I have been in your spot and I went another route. First I bought batteries with a reserve capacity of 165 instead of 105. 

Next since I did not have kicker type money right now. I linked 2 series of batteries in parallel. So I have 4 batteries now pushing only 24 volts but a reserve capacity of 330. 

I also try to get the harness bite or slow cranks going first so I can run 3.5 to 5.5. Lake Erie puts a beating on batteries for those of us trolling with the electric motor.


----------



## Ranger6

Riverduck11 said:


> I have been in your spot and I went another route. First I bought batteries with a reserve capacity of 165 instead of 105.
> 
> Next since I did not have kicker type money right now. I linked 2 series of batteries in parallel.
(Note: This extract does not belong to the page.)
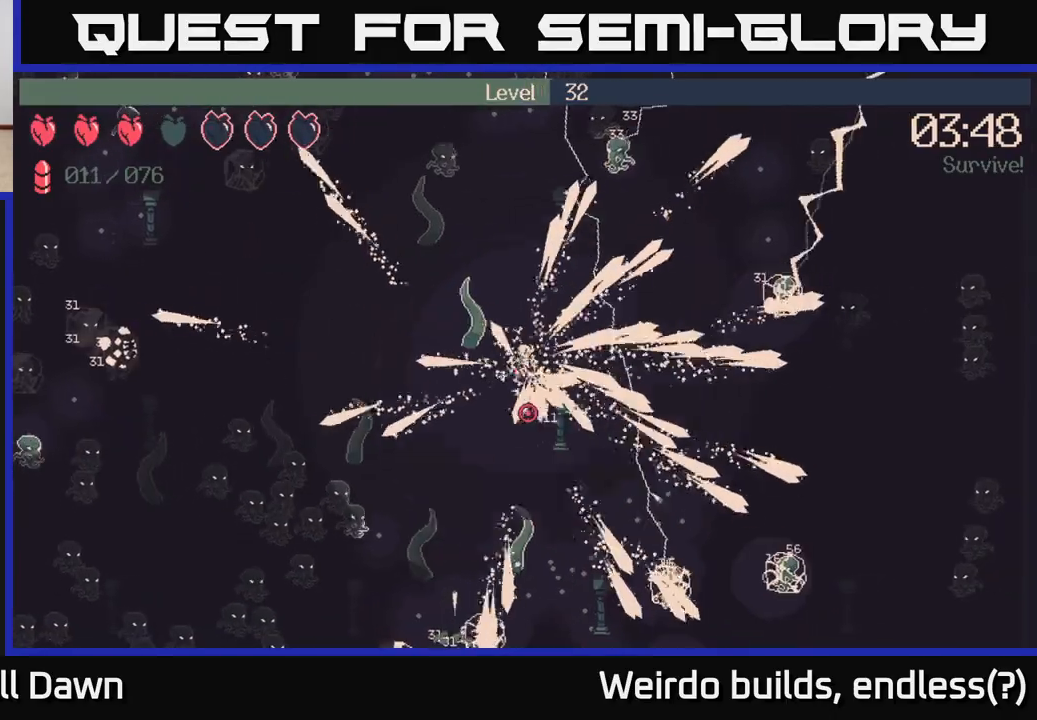
{"buttons": [], "left_stick": "down-right", "right_stick": "center", "events": [[83, "right_stick", "down-right"], [133, "left_stick", "down-right"], [217, "R2", "up"], [300, "right_stick", "center"]]}
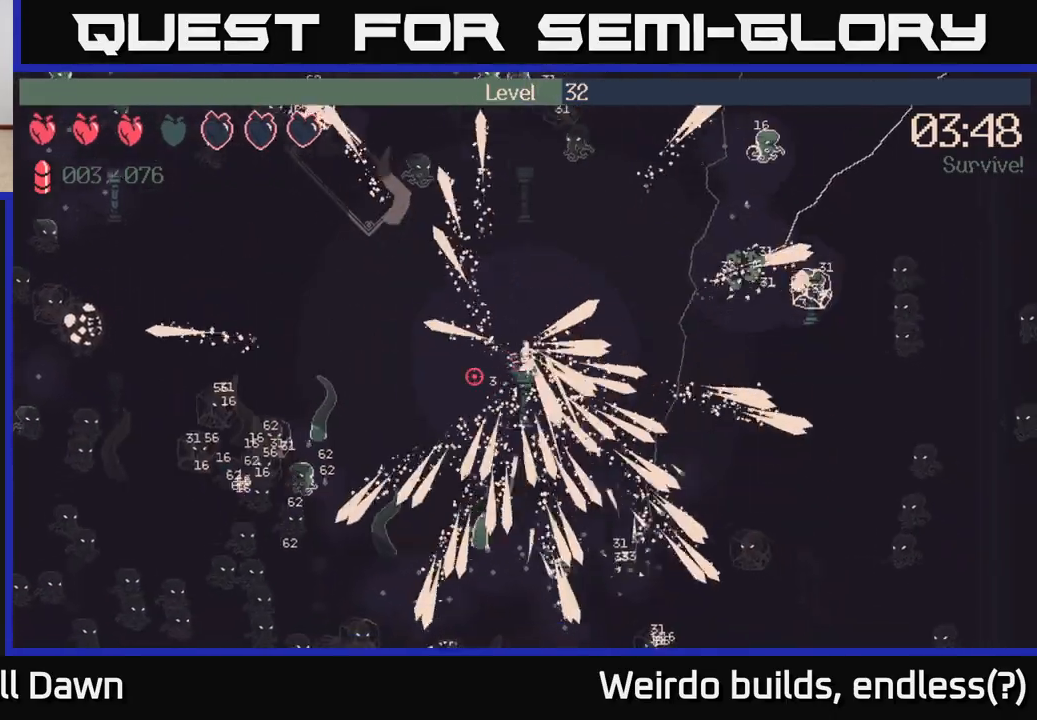
{"buttons": [], "left_stick": "down", "right_stick": "left", "events": [[250, "right_stick", "down-left"], [267, "left_stick", "down"], [500, "right_stick", "left"]]}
So I have 4 batteries now pushing only 24 volts but a reserve capacity of 330.
> 
> I also try to get the harness bite or slow cranks going first so I can run 3.5 to 5.5. Lake Erie puts a beating on batteries for those of us trolling with the electric motor.
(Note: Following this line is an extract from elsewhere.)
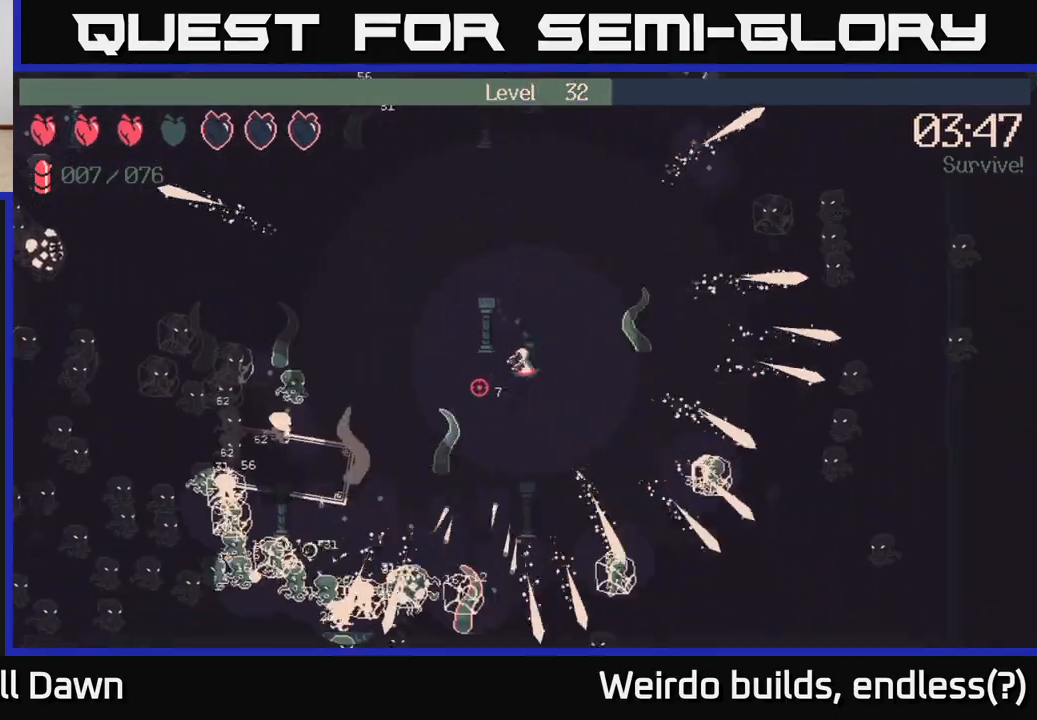
{"buttons": ["R2"], "left_stick": "down-left", "right_stick": "left", "events": [[83, "left_stick", "down-left"], [467, "R2", "down"]]}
Missed that option, sorry.


----------



## silverbullet

I've got a yamaha jet, I run my main for forward propulsion and the terrova for steering. I haven't pushed the envelope yet but get 6to7 hrs on a trip with no problem. The motor is usually running around a 4 and I have 2 27 series batteries. I also troll at night with the fish up high with no problems. Boards and shallow baits do it


----------



## dgfidler

When I first started using a trolling motor, I'd troll around 1.8. We'd get 4-5 hours on a 36v system. One trip the batteries went dead and we had four fish in the box. Fired up the main and speed increased to 2.5 and the rods started firing. We caught another four fish almost instantly. Don't try to slow down in the summer. You can double your battery life if you go from 2 to 4 batteries. There should be plenty of room for a couple more batteries with the wrap around seating in your Seadoo.


----------